**GIVEN RECORDS:**
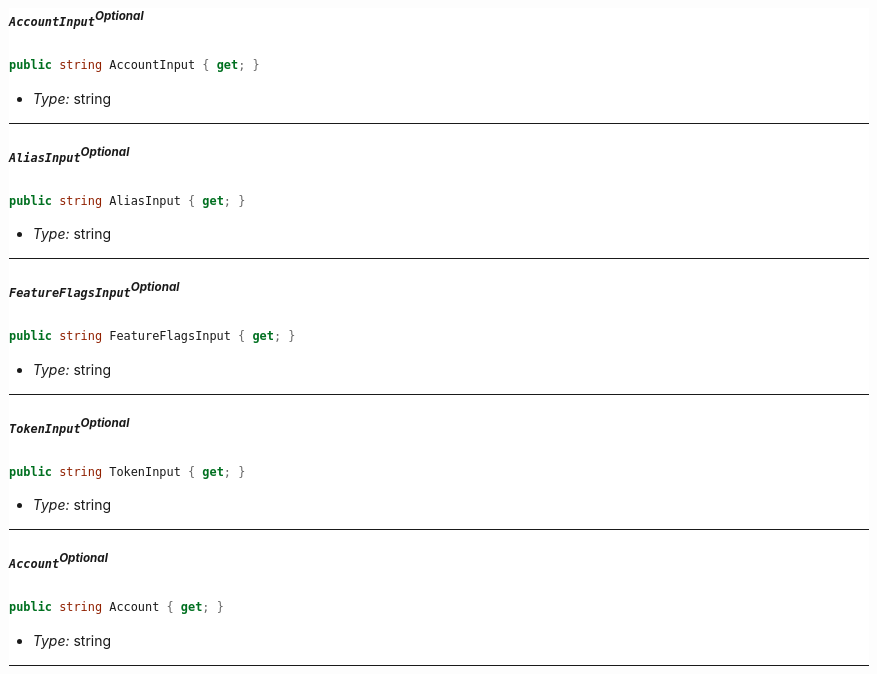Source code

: 
##### `AccountInput`<sup>Optional</sup> <a name="AccountInput" id="@cdktf/provider-spotinst.provider.SpotinstProvider.property.accountInput"></a>

```csharp
public string AccountInput { get; }
```

- *Type:* string

---

##### `AliasInput`<sup>Optional</sup> <a name="AliasInput" id="@cdktf/provider-spotinst.provider.SpotinstProvider.property.aliasInput"></a>

```csharp
public string AliasInput { get; }
```

- *Type:* string

---

##### `FeatureFlagsInput`<sup>Optional</sup> <a name="FeatureFlagsInput" id="@cdktf/provider-spotinst.provider.SpotinstProvider.property.featureFlagsInput"></a>

```csharp
public string FeatureFlagsInput { get; }
```

- *Type:* string

---

##### `TokenInput`<sup>Optional</sup> <a name="TokenInput" id="@cdktf/provider-spotinst.provider.SpotinstProvider.property.tokenInput"></a>

```csharp
public string TokenInput { get; }
```

- *Type:* string

---

##### `Account`<sup>Optional</sup> <a name="Account" id="@cdktf/provider-spotinst.provider.SpotinstProvider.property.account"></a>

```csharp
public string Account { get; }
```

- *Type:* string

---
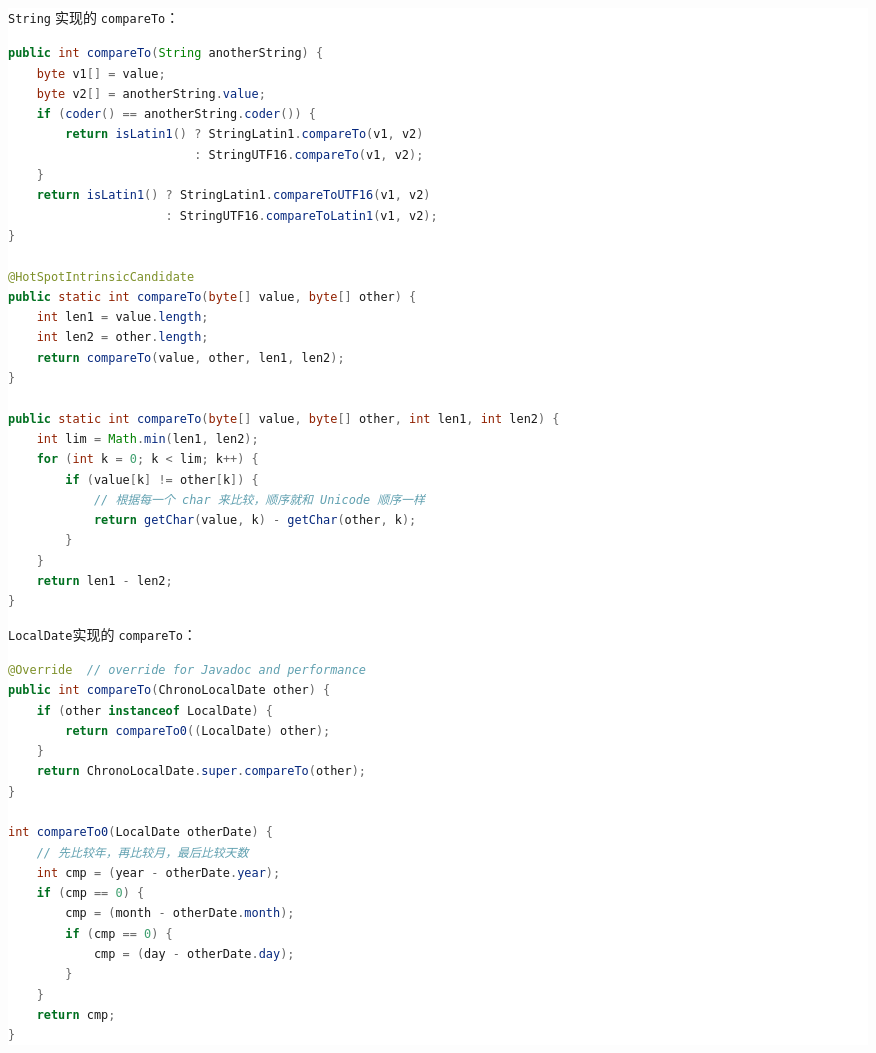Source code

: `String` 实现的 `compareTo`：

```java
public int compareTo(String anotherString) {
    byte v1[] = value;
    byte v2[] = anotherString.value;
    if (coder() == anotherString.coder()) {
        return isLatin1() ? StringLatin1.compareTo(v1, v2)
                          : StringUTF16.compareTo(v1, v2);
    }
    return isLatin1() ? StringLatin1.compareToUTF16(v1, v2)
                      : StringUTF16.compareToLatin1(v1, v2);
}

@HotSpotIntrinsicCandidate
public static int compareTo(byte[] value, byte[] other) {
    int len1 = value.length;
    int len2 = other.length;
    return compareTo(value, other, len1, len2);
}

public static int compareTo(byte[] value, byte[] other, int len1, int len2) {
    int lim = Math.min(len1, len2);
    for (int k = 0; k < lim; k++) {
        if (value[k] != other[k]) {
            // 根据每一个 char 来比较，顺序就和 Unicode 顺序一样
            return getChar(value, k) - getChar(other, k);
        }
    }
    return len1 - len2;
}
```

`LocalDate`实现的 `compareTo`：

```java
@Override  // override for Javadoc and performance
public int compareTo(ChronoLocalDate other) {
    if (other instanceof LocalDate) {
        return compareTo0((LocalDate) other);
    }
    return ChronoLocalDate.super.compareTo(other);
}

int compareTo0(LocalDate otherDate) {
    // 先比较年，再比较月，最后比较天数
    int cmp = (year - otherDate.year);
    if (cmp == 0) {
        cmp = (month - otherDate.month);
        if (cmp == 0) {
            cmp = (day - otherDate.day);
        }
    }
    return cmp;
}
```
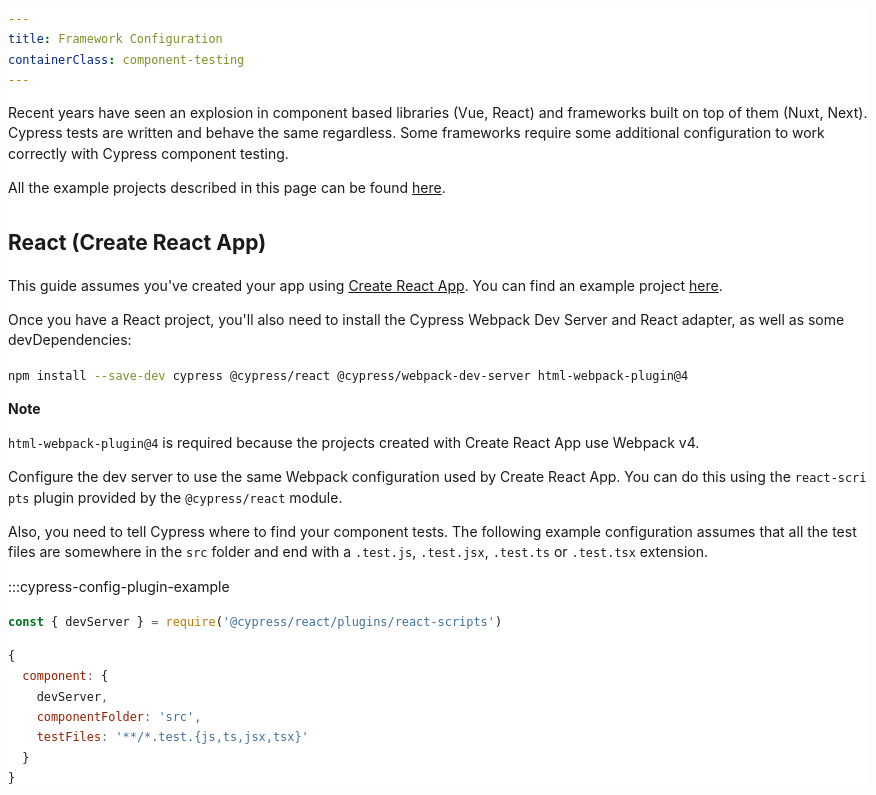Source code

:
 ```yaml
---
title: Framework Configuration
containerClass: component-testing
---
```


Recent years have seen an explosion in component based libraries (Vue, React)
and frameworks built on top of them (Nuxt, Next). Cypress tests are written and
behave the same regardless. Some frameworks require some additional
configuration to work correctly with Cypress component testing.

All the example projects described in this page can be found
[here](https://github.com/cypress-io/cypress-component-examples).

## React (Create React App)

This guide assumes you've created your app using
[Create React App](https://create-react-app.dev/docs/documentation-intro). You
can find an example project
[here](https://github.com/cypress-io/cypress-component-examples/tree/main/create-react-app).

Once you have a React project, you'll also need to install the Cypress Webpack
Dev Server and React adapter, as well as some devDependencies:

```sh
npm install --save-dev cypress @cypress/react @cypress/webpack-dev-server html-webpack-plugin@4
```

<Alert type="info">

<strong class="alert-header">Note</strong>

`html-webpack-plugin@4` is required because the projects created with Create
React App use Webpack v4.

</Alert>

Configure the dev server to use the same Webpack configuration used by Create
React App. You can do this using the `react-scripts` plugin provided by the
`@cypress/react` module.

Also, you need to tell Cypress where to find your component tests. The following
example configuration assumes that all the test files are somewhere in the `src`
folder and end with a `.test.js`, `.test.jsx`, `.test.ts` or `.test.tsx`
extension.

:::cypress-config-plugin-example

```js
const { devServer } = require('@cypress/react/plugins/react-scripts')
```

```js
{
  component: {
    devServer,
    componentFolder: 'src',
    testFiles: '**/*.test.{js,ts,jsx,tsx}'
  }
}
```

**PROBLEM DESCRIPTION:** Only lines with the word "AliasInput" belong in the answer; copy each of them from the material above.

**YOUR SOLUTION:**
##### `AliasInput`<sup>Optional</sup> <a name="AliasInput" id="@cdktf/provider-spotinst.provider.SpotinstProvider.property.aliasInput"></a>
public string AliasInput { get; }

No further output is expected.